Frankly, I have to tell you a lot of it comes from Christian organizations. Oh, one or two of the letters might even be from me...who knows? And as I wade through that stack, I see dozens of great causes: radio ministries, missions in a variety of countries, children's ministries, help for the hungry, youth organizations, Christian colleges. It's great and it's overwhelming! "How can I care about all this, Lord?" That's what I ask. "I can't do this." Well, actually, He's given me a pretty liberating answer, and it might be the answer for you too.
I'm Ron Hutchcraft and I want to have A Word With You today about "The 'I Care' Overload."
Now, our word for today from the Word of God comes from Nehemiah 1. Remember the question we're asking is, "How can I care about all these great things God is doing?" I think God's answer is, "You don't have to care about all of them." We'll find an answer here in the book of Nehemiah, and maybe you're familiar with that story. You have the Jews exiled in Persia for about 100 years. The city of Jerusalem, the center of Jewish identity has been torn down, and ravaged and burned, the walls are gone, the gates are down, and there's a serious need back home.
Nehemiah has been working for the Persian King as his cupbearer. He gets a report back on the conditions in his city, and here's his response. "When I heard these things, I sat down and wept" (Nehemiah 1:4). "For some days I mourned, fasted, and prayed before the God of heaven." Well, some of the fellows came back and they just kind of had a discussion. They said, "Boy, it's really in bad shape back there." You always find people who are willing to have a little committee meeting or discussion about it.
But Nehemiah has a much deeper reaction. He lets his heart be broken by it. You know what the result is? Out of his praying comes a plan. And out of that comes a miracle of leading Jewish people back to Jerusalem and rebuilding the wall of Jerusalem in 52 days. Now, Nehemiah never had any idea that was what was going to happen when he went to his knees. But you know how it started? With one man's broken heart. Nehemiah allowed God to break his heart for a cause. Will you?
Now, there's only one heart in all the universe that can contain all of the concerns there are in our lost world, and that's God's heart. But you know what He wants to do? He wants to put just a piece of His broken heart in yours. Would you let Him focus your prayer and your caring on maybe two or three concerns that you can really get involved in? He'll distribute all the concerns of His heart into many Christian hearts.

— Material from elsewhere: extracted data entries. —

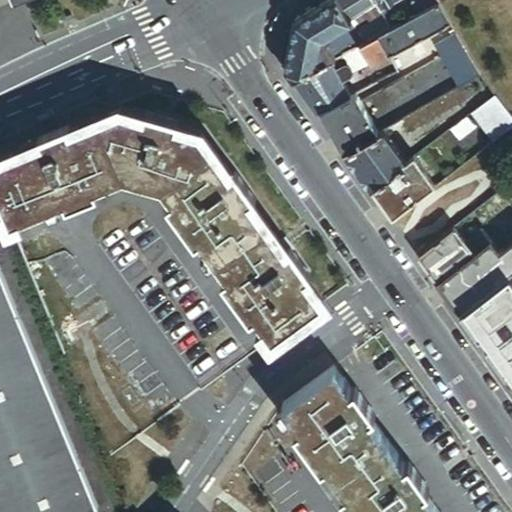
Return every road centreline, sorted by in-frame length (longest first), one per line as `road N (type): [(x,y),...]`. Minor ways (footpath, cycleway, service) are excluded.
road 1 (tertiary): [(204,23),(398,293)]
road 2 (residential): [(398,293),(271,377),(171,511)]
road 3 (tertiary): [(0,105),(204,23)]
road 4 (tertiary): [(398,293),(511,453)]
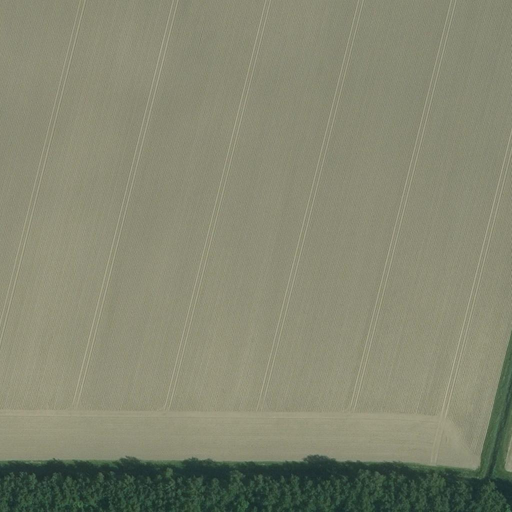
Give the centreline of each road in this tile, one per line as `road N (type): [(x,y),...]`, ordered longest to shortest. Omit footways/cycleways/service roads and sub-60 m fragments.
road 1 (track): [(511,498),(400,486),(0,482)]
road 2 (track): [(0,459),(479,471)]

See, if we were all listening, two things would happen. First of all, the causes that are not of God would dry up, because God wouldn't be telling us to give to them. And the ones that are of God would have all they need.
So, do a Nehemiah. Get on your knees and say, "Go ahead, God, break my heart; break my heart for some cause that breaks Yours...maybe a couple of them." Let Him call you to give as He calls others to go. Don't give to personalities, or organizations, or the most desperate appeal. Give to support that for which God has broken your heart. Laser your giving on what He breaks your heart over. Who knows? You might even end up like Nehemiah; not only praying and giving, but getting involved.
An exciting series of events begins when one of God's kids gets on his knees and says, "Go ahead, God. Break my heart."